Depending on your risk tolerance, a ULIP can allocate your investments between high-yielding stock funds and safer debt funds. You can swap between funds and earn returns matching your objectives and needs.
You have total control over your investments with ULIPs. Because of this, ULIPs are a great way to save for the future, whether that is a house, college for a child, retirement, or anything else you may think of. Are you still unsure of the advantages of ULIP investing? This post will give you 5 solid reasons for that.
1. Providing Two Benefits in One Package
The Unit-Linked Insurance Plan (ULIP) is unique among India‘s financial products since it combines life insurance security with savings growth potential. In order to guarantee your future, you do not need to purchase separate insurance and investment plans.
This considerably reduces the cost of the corresponding premiums and helps in better money management.
2. Exemptions from Taxes
Under the Income Tax Act’s Section 80 C, investors can claim a tax deduction for contributions to ULIPs. An investor’s ULIP investments are eligible for tax benefits of up to Rs.1,50,000 per year.
The returns you receive when your ULIP policy expires are tax-free under Section 10D of the Income Tax Act, which operates similarly. If the policyholder dies, the nominee will get the death benefit. This amount is not taxable under the Income Tax Act’s Section 10 (10D).
3. Adaptable Investment Alternatives & Gains from Long-Term
ULIPs provide a variety of investing possibilities. This adaptability manifests as.
Switching Fund:
Depending on how much risk you will take with your money, you can switch your holdings between equities, debt, and balanced funds.

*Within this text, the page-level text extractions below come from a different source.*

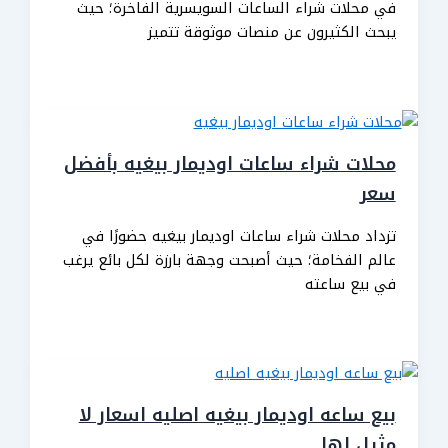
في محلات شراء الساعات السويسرية الفاخرة؛ حيث
يبحث الكثيرون عن منصات موثوقة تتميز
محلات شراء ساعات اوديمار بيغيه بأفضل
سعر
تزداد محلات شراء ساعات اوديمار بيغيه حضورًا في
عالم الفخامة؛ حيث أصبحت وجهة بارزة لكل بائع يرغب
في بيع ساعته
بيع ساعه اوديمار بيغيه اصليه اسعار لا
مثيل لها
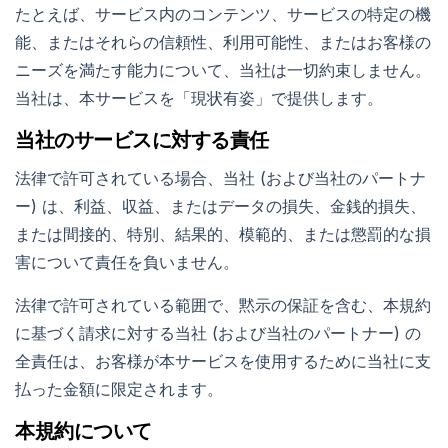
たとえば、サービス内のコンテンツ、サービスの特定の機
能、またはそれらの信頼性、利用可能性、またはお客様の
ニーズを満たす能力について、当社は一切約束しません。
当社は、本サービスを「現状有姿」で提供します。
当社のサービスに対する責任
法律で許可されている場合、当社 (および当社のパートナ
ー) は、利益、収益、またはデータの損失、金銭的損失、
または間接的、特別、結果的、模範的、または懲罰的な損
害について責任を負いません。
法律で許可されている範囲で、黙示の保証を含む、本規約
に基づく請求に対する当社 (および当社のパートナー) の
全責任は、お客様が本サービスを使用するために当社に支
払った金額に限定されます。
本規約について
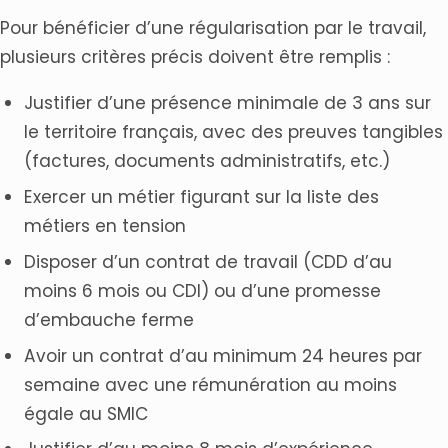
Pour bénéficier d’une régularisation par le travail,
plusieurs critères précis doivent être remplis :
Justifier d’une présence minimale de 3 ans sur
le territoire français, avec des preuves tangibles
(factures, documents administratifs, etc.)
Exercer un métier figurant sur la liste des
métiers en tension
Disposer d’un contrat de travail (CDD d’au
moins 6 mois ou CDI) ou d’une promesse
d’embauche ferme
Avoir un contrat d’au minimum 24 heures par
semaine avec une rémunération au moins
égale au SMIC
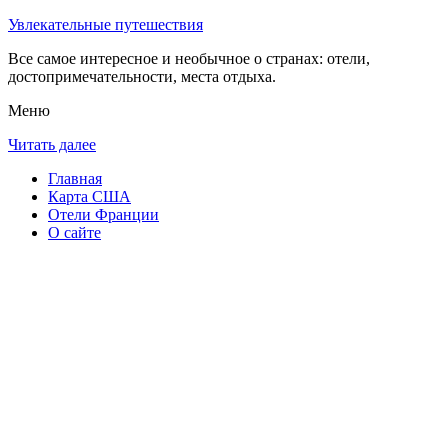
Увлекательные путешествия
Все самое интересное и необычное о странах: отели,
достопримечательности, места отдыха.
Меню
Читать далее
Главная
Карта США
Отели Франции
О сайте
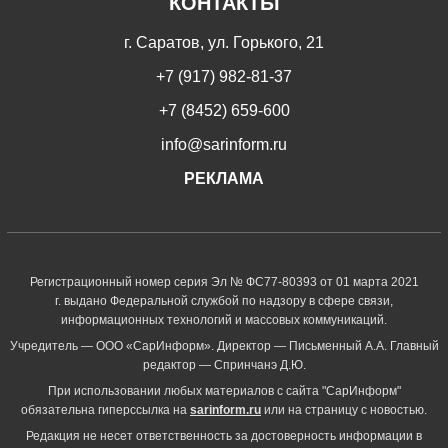
КОНТАКТЫ
г. Саратов, ул. Горького, 21
+7 (917) 982-81-37
+7 (8452) 659-600
info@sarinform.ru
РЕКЛАМА
Регистрационный номер серия Эл № ФС77-80393 от 01 марта 2021
г. выдано Федеральной службой по надзору в сфере связи,
информационных технологий и массовых коммуникаций.
Учредитель — ООО «СарИнформ». Директор — Письменный А.А. Главный
редактор — Спринчанэ Д.Ю.
При использовании любых материалов с сайта "СарИнформ"
обязательна гиперссылка на
sarinform.ru
или на страницу с новостью.
Редакция не несет ответственность за достоверность информации в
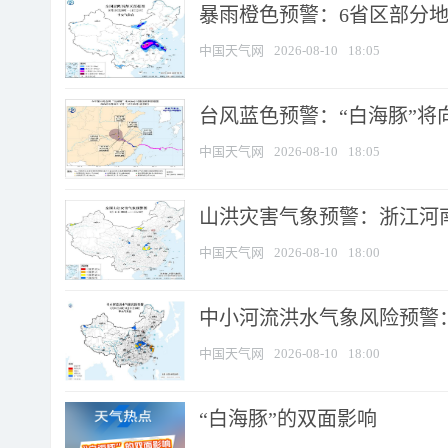
暴雨橙色预警：6省区部分地区
中国天气网
2026-08-10
18:05
台风蓝色预警：“白海豚”将向
中国天气网
2026-08-10
18:05
山洪灾害气象预警：浙江河南
中国天气网
2026-08-10
18:00
中小河流洪水气象风险预警：
中国天气网
2026-08-10
18:00
​“白海豚”的双面影响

You can expand your exposure to equities funds if you seek a high-risk investment strategy. You can change your investments into debt or balanced funds to lower your risks.

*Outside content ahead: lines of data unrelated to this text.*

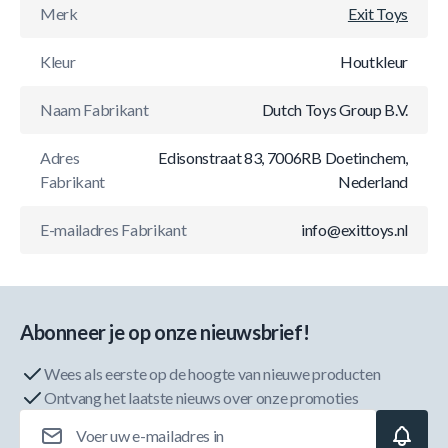
Merk
Exit Toys
Kleur
Houtkleur
Naam Fabrikant
Dutch Toys Group B.V.
Adres
Edisonstraat 83, 7006RB Doetinchem,
Fabrikant
Nederland
E-mailadres Fabrikant
info@exittoys.nl
Abonneer je op onze nieuwsbrief!
Wees als eerste op de hoogte van nieuwe producten
Ontvang het laatste nieuws over onze promoties
E-mailadres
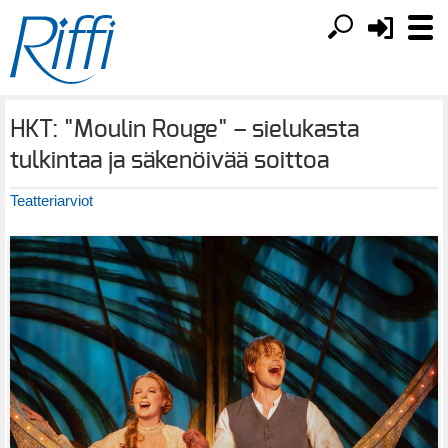
HKT: "Moulin Rouge" – sielukasta
tulkintaa ja säkenöivää soittoa
Teatteriarviot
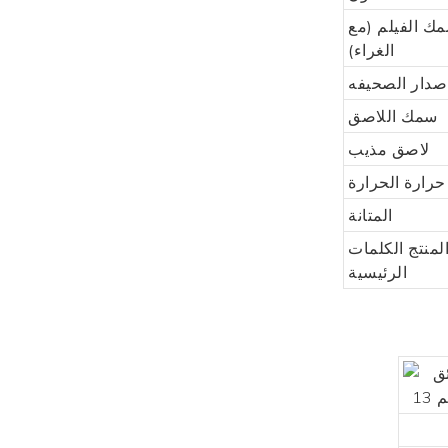
ك الفيلم (مع
الغراء)
صدار الصحيفه
سمك اللاصق
لاصق مذيب
حرارة الحرارة
المتانة
لمنتج الكلمات
الرئيسية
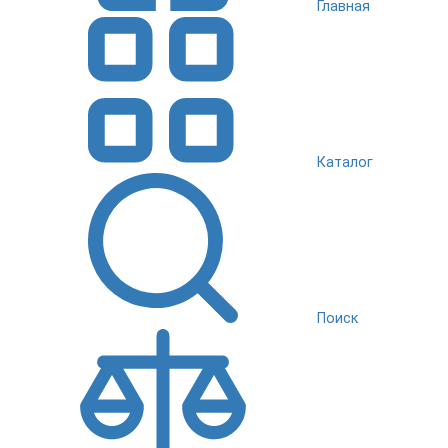
Главная
Каталог
Поиск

One can benefit from long-term growth by making regular ULIP premium payments over time. This will allow you to keep your money in the market for a longer period of time while earning higher returns.
If you have a plan, you might use the money from your ULIP to pay for things like your children’s education expenses or a down payment on a home.

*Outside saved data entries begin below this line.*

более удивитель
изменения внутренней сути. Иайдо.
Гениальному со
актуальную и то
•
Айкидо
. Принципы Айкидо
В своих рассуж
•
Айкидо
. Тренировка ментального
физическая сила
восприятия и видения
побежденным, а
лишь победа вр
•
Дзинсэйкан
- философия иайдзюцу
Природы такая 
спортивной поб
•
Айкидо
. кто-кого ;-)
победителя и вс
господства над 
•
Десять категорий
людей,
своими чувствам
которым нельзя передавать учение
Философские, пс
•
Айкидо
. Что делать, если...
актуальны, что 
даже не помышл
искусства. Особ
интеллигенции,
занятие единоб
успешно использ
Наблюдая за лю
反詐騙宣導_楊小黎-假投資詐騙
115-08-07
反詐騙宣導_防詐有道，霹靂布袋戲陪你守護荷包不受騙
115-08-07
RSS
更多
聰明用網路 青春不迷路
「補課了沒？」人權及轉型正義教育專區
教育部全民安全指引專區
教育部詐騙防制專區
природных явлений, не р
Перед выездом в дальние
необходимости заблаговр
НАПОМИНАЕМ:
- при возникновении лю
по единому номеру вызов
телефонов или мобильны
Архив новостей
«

4. Options for Top-up and greater Potential for Returns
Top-up options allow you to add more money to your existing savings. Premium redirection allows you to choose which funds to put your future premium payments into.
There is more room for growth in ULIP returns than in most other types of investments. The adaptability of equity and loan capital allows for such successful outcomes. Similarly, “staying invested” with ULIPs gives you various perks and advantages. Insurance firms offer incentives for loyalty or financial growth.
5. Sum Assured and The Lock-In Period Withdrawal Facility
If the insured were to die during the insurance period, the investment in the ULIP would pay out a specified death benefit to the beneficiary. ThisĀ “sum assured” is not deductible for tax purposes.
Most investments have a lock-in period when you cannot take any of your money. But even throughout the lock-in period, you can use your ULIP advantages. However, if you withdraw within the lock-in period, the amount you get will be reduced by the applicable fees and deductions.
Considerations Before Purchasing a ULIP
Funds’ Performance
Market risk is a factor for those who invest in ULIPs. Therefore, your investments (whether stock, balanced, or debt) may be impacted by market fluctuations. Therefore, before placing your investments, evaluate the past performance of these products against the pertinent market benchmarks. A review of the fund’s performance helps you decide how much risk you’re willing to take with your ULIP investment.
The ratio of Claim Settlement
The term “claim settlement ratio” refers to the rate at which a ULIP company pays out claims. The higher the ratio, the more money you can cash in on when your ULIP finally matures.
Conclusion
Remember that because a ULIP is a form of life insurance, purchasing one at a younger age can sometimes result in a more affordable premium. Your investing horizon will be longer if you start early, giving your funds more time to develop. So, avoid waiting and begin investing in ULIPs as soon as possible.